__YOUR INSTRUCTIONS__
When you reach the line in the listing below that contains "Document page, 1275x1650 pixels.", begin returning lines exactly as written, and stop after the line that contains "Document page, 1241x1754 pixels.". Return no other lines.

__THE DATA__

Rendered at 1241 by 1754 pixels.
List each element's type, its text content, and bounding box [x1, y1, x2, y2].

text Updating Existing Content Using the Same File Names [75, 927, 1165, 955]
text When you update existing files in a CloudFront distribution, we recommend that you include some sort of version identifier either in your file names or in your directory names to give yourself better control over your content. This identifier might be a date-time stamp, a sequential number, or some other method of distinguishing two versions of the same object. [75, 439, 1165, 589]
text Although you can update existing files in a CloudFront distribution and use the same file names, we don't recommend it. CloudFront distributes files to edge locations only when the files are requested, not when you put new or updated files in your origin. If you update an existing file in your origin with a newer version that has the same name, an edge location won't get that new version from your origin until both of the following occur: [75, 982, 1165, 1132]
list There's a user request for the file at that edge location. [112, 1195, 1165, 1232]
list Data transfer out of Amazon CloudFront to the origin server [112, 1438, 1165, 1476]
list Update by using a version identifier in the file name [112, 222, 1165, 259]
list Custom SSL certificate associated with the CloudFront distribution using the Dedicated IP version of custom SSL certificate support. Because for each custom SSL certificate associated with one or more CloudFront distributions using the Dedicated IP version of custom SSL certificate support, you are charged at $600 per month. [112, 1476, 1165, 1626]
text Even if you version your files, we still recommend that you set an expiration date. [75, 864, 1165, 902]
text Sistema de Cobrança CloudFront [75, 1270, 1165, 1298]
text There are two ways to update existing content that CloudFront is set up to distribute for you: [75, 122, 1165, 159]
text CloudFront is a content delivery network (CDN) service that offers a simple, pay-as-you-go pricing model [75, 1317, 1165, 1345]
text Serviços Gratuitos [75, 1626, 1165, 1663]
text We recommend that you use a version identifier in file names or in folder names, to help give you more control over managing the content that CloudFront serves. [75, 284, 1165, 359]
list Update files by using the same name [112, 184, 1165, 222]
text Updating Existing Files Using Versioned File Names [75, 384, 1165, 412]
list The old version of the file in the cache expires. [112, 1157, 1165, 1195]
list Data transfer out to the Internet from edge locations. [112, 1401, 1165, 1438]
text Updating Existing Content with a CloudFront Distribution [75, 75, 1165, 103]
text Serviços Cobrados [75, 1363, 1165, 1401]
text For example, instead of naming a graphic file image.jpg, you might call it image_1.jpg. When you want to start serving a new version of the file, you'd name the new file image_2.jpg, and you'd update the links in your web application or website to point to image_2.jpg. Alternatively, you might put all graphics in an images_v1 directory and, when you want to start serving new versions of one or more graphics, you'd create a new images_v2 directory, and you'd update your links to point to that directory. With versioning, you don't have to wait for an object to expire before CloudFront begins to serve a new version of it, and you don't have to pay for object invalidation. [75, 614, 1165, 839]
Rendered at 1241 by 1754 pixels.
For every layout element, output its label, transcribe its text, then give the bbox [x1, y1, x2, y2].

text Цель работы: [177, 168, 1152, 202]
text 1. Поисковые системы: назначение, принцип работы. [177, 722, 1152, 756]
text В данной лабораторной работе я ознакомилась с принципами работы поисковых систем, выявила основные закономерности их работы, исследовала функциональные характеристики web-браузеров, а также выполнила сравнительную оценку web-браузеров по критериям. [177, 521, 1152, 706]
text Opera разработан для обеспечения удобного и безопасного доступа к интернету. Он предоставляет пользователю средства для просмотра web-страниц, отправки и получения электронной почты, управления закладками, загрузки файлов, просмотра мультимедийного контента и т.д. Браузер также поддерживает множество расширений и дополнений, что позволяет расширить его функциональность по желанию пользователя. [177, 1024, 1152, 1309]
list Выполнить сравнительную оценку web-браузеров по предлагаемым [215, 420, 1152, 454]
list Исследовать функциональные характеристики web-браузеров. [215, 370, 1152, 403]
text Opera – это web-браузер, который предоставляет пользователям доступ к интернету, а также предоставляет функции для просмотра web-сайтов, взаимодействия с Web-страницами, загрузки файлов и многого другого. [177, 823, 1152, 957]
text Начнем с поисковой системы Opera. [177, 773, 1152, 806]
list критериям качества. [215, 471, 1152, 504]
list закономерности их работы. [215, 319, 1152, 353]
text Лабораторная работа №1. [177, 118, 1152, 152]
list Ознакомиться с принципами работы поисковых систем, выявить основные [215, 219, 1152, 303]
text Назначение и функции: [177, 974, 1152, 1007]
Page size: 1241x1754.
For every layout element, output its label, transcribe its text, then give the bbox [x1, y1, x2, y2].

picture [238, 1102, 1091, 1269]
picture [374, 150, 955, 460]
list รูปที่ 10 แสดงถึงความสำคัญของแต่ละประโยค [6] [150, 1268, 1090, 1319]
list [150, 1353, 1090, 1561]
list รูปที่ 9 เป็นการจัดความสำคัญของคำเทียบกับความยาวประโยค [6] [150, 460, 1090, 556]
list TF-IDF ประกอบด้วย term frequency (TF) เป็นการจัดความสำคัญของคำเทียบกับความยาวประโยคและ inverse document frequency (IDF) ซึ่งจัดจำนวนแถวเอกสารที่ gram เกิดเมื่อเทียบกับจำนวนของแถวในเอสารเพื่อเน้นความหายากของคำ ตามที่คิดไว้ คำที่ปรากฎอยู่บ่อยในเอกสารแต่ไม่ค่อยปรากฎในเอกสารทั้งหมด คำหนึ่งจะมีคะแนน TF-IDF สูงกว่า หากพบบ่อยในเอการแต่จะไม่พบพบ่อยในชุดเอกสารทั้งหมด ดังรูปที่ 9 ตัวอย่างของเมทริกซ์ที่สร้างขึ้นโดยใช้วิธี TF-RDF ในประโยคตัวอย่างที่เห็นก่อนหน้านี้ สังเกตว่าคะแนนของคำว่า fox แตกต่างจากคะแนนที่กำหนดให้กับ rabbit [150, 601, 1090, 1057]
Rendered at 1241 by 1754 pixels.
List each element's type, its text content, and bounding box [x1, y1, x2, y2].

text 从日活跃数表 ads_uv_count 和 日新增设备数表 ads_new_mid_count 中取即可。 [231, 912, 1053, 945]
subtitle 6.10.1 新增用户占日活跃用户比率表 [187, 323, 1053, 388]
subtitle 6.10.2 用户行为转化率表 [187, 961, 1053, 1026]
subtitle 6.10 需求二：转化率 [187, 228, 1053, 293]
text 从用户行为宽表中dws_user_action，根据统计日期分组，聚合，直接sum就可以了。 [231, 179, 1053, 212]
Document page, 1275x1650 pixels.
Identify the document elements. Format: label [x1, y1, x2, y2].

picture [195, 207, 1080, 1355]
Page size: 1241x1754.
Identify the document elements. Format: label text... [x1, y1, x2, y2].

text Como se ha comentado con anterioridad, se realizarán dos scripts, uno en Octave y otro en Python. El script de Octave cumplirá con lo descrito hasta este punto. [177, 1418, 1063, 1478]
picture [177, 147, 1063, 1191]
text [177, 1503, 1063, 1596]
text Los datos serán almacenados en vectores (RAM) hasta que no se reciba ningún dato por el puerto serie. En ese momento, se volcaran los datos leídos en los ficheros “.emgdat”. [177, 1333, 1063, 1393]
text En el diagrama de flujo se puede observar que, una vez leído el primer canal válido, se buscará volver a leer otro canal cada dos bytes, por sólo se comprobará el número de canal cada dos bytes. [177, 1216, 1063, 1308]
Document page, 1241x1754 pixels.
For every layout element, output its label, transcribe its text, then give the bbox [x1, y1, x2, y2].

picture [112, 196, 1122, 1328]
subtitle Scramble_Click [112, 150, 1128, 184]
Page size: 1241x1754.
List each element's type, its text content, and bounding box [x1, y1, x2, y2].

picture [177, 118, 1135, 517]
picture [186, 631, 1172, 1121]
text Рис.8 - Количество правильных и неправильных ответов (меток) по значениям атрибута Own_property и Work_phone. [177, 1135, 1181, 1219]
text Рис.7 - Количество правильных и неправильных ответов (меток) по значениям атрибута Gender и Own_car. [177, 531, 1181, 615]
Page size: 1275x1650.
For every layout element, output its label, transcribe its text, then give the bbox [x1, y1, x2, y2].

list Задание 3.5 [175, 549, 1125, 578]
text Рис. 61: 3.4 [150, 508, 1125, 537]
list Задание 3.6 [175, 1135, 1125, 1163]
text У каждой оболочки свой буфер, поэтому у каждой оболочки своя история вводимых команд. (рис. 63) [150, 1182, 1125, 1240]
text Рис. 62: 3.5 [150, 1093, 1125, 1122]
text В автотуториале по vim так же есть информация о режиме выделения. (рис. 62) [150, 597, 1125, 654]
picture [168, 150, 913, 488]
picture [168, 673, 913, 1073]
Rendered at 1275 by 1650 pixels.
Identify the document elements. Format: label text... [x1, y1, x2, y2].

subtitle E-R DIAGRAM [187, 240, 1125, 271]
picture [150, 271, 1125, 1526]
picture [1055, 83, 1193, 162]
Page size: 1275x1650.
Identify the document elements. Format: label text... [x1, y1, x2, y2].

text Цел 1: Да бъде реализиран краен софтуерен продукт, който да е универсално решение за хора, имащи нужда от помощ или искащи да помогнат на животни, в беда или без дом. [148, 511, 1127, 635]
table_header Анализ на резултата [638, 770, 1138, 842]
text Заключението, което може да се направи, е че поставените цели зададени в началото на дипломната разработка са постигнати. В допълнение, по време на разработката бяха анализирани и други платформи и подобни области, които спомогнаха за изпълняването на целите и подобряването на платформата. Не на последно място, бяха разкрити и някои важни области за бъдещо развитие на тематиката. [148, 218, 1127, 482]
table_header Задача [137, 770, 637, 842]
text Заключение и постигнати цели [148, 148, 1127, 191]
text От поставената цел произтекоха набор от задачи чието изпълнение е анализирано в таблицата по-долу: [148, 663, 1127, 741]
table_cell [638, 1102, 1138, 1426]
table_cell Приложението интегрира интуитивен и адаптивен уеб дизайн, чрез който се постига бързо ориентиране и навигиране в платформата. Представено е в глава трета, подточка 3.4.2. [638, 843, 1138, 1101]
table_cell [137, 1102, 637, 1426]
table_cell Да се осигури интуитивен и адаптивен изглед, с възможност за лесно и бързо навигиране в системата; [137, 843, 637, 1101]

__EXPECTED OUTPUT__
Document page, 1275x1650 pixels.
Identify the document elements. Format: label [x1, y1, x2, y2].

picture [195, 207, 1080, 1355]
Page size: 1241x1754.
Identify the document elements. Format: label text... [x1, y1, x2, y2].

text Como se ha comentado con anterioridad, se realizarán dos scripts, uno en Octave y otro en Python. El script de Octave cumplirá con lo descrito hasta este punto. [177, 1418, 1063, 1478]
picture [177, 147, 1063, 1191]
text [177, 1503, 1063, 1596]
text Los datos serán almacenados en vectores (RAM) hasta que no se reciba ningún dato por el puerto serie. En ese momento, se volcaran los datos leídos en los ficheros “.emgdat”. [177, 1333, 1063, 1393]
text En el diagrama de flujo se puede observar que, una vez leído el primer canal válido, se buscará volver a leer otro canal cada dos bytes, por sólo se comprobará el número de canal cada dos bytes. [177, 1216, 1063, 1308]
Document page, 1241x1754 pixels.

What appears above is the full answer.